_Work to do_: Copy every line of text from the records, word for word, leaving out the pictures.

Saved entries
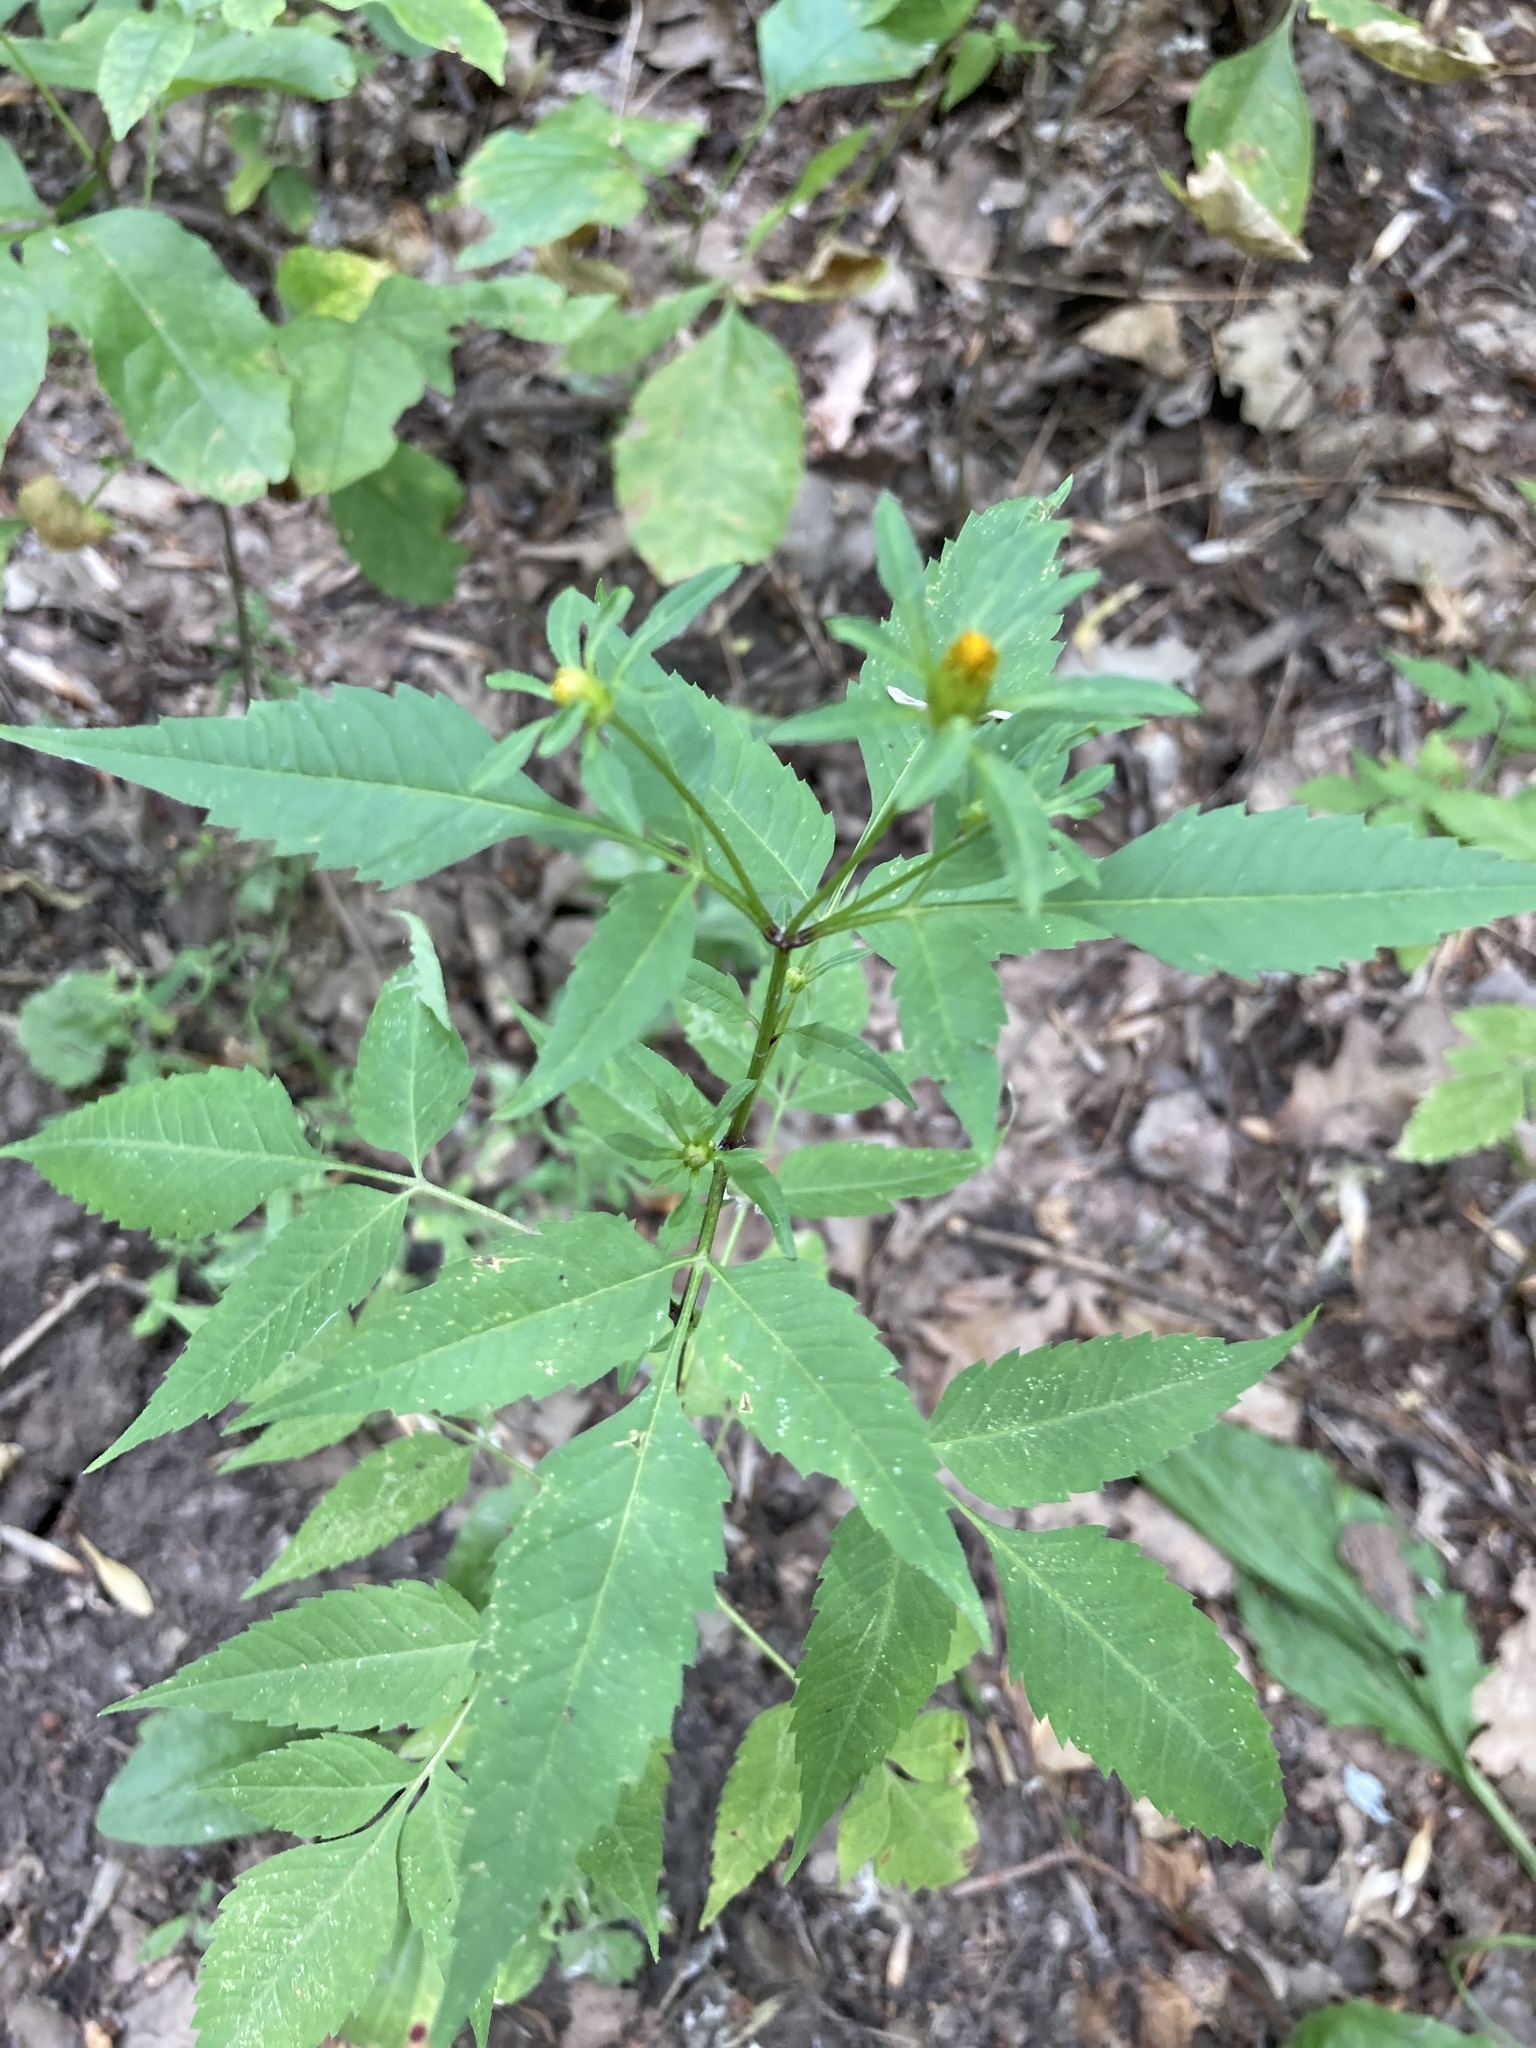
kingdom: Plantae
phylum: Tracheophyta
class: Magnoliopsida
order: Asterales
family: Asteraceae
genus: Bidens
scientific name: Bidens frondosa
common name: Beggarticks
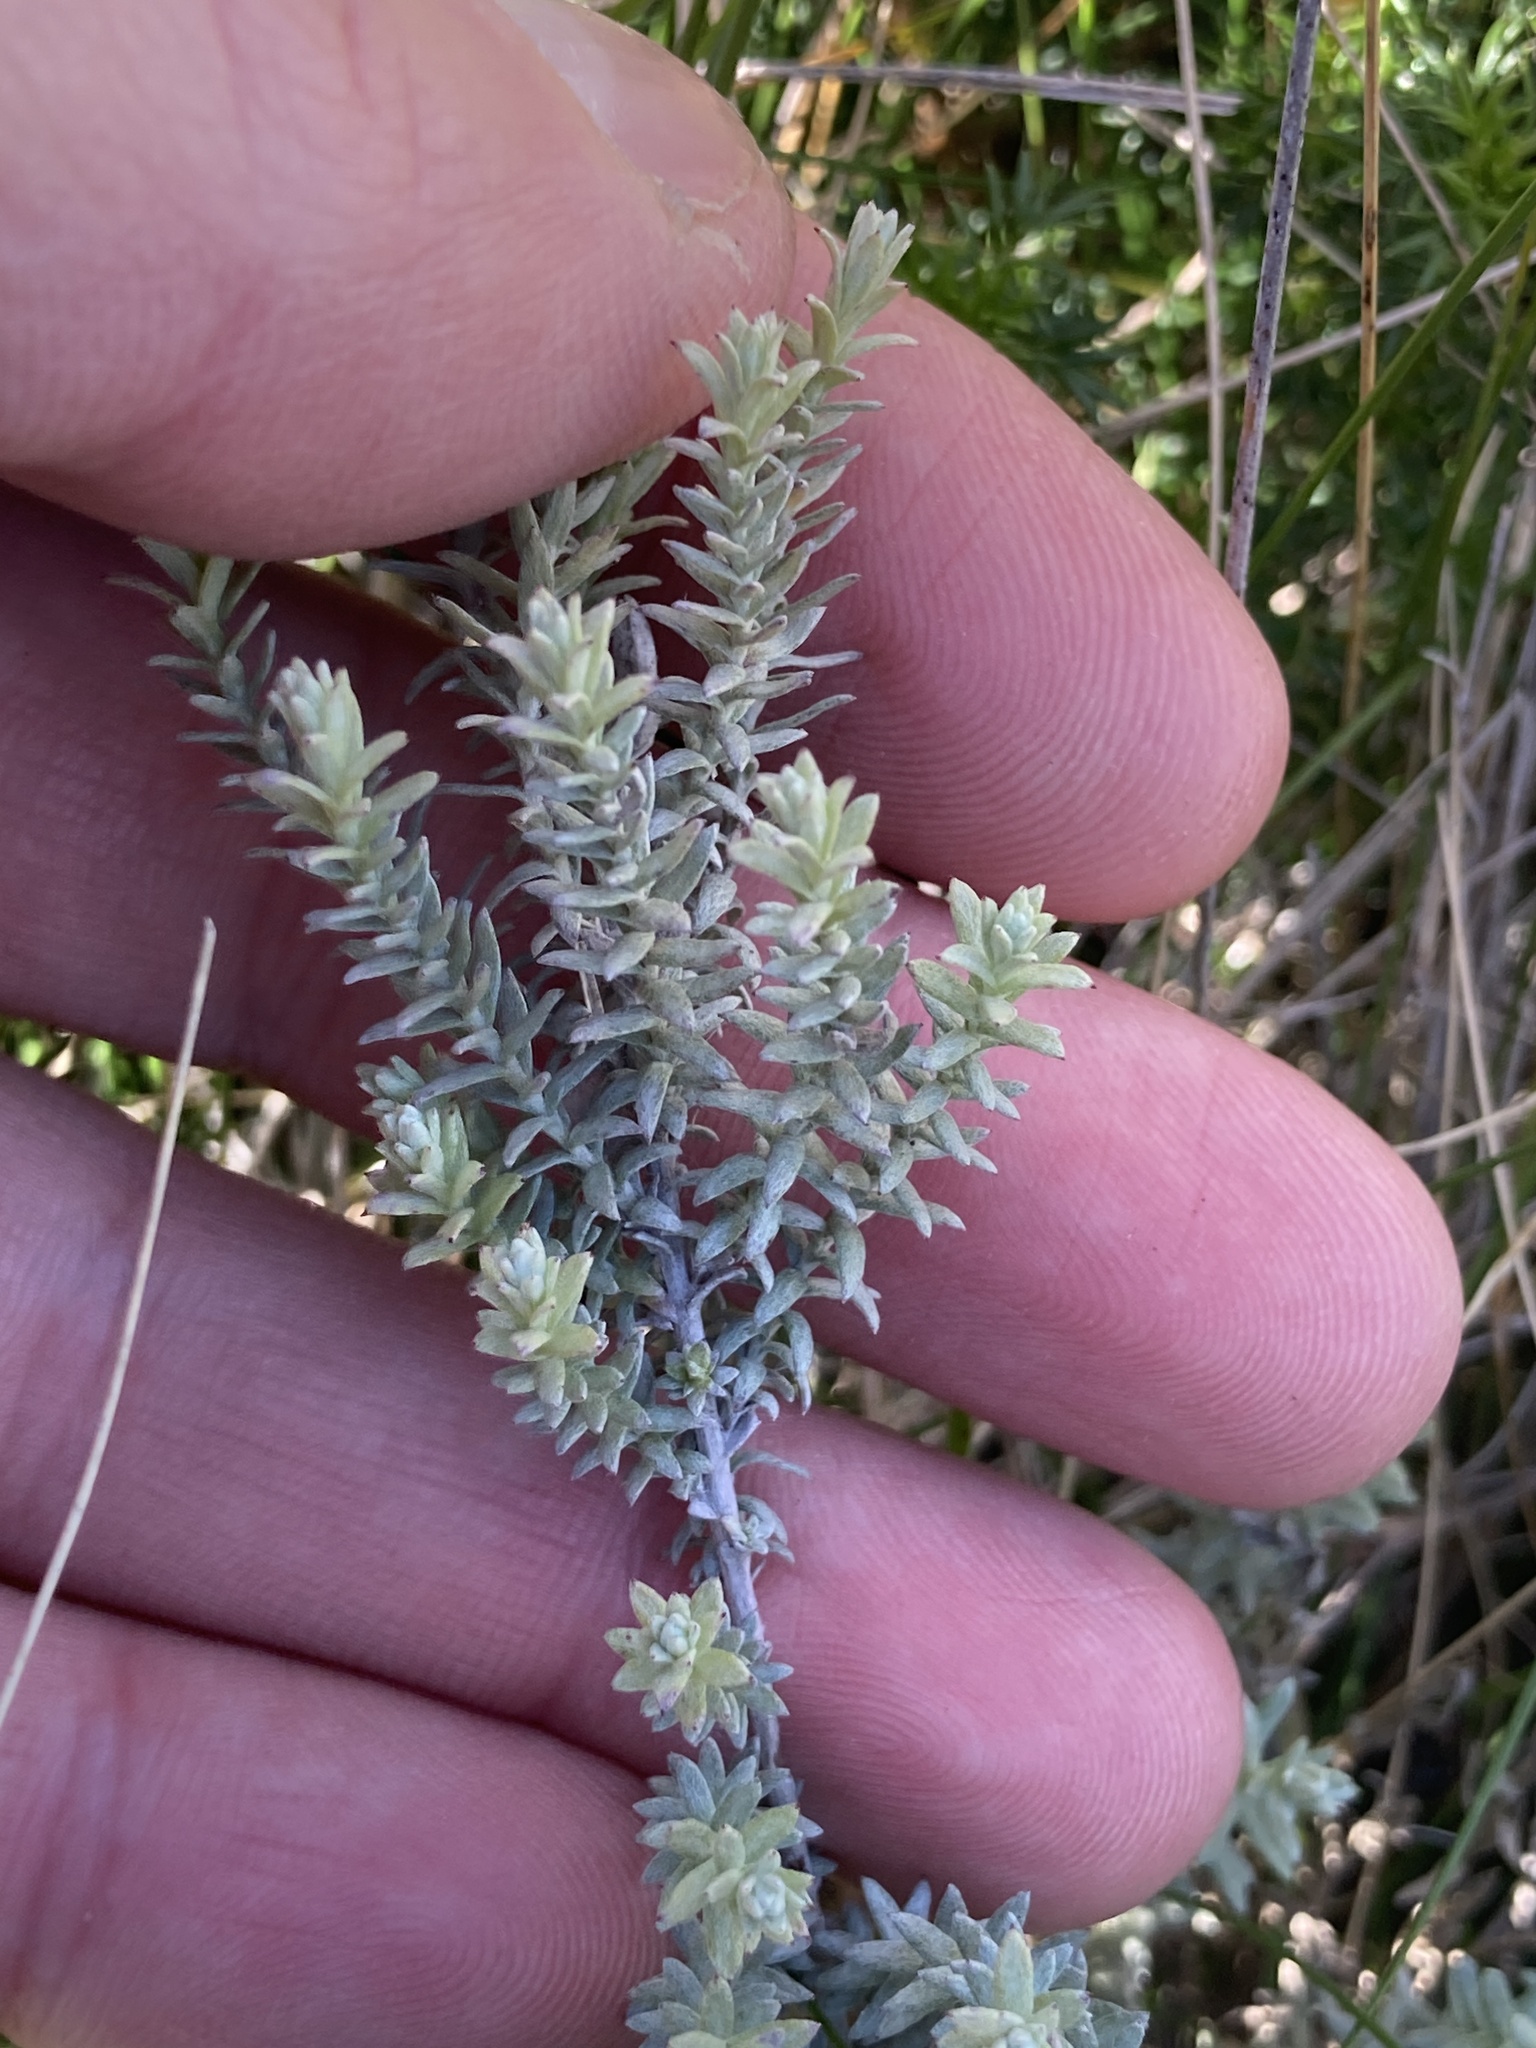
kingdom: Plantae
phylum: Tracheophyta
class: Magnoliopsida
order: Asterales
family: Asteraceae
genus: Lucilia
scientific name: Lucilia acutifolia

_Problem solution_:
kingdom: Plantae
phylum: Tracheophyta
class: Magnoliopsida
order: Asterales
family: Asteraceae
genus: Bidens
scientific name: Bidens frondosa
common name: Beggarticks
kingdom: Plantae
phylum: Tracheophyta
class: Magnoliopsida
order: Asterales
family: Asteraceae
genus: Lucilia
scientific name: Lucilia acutifolia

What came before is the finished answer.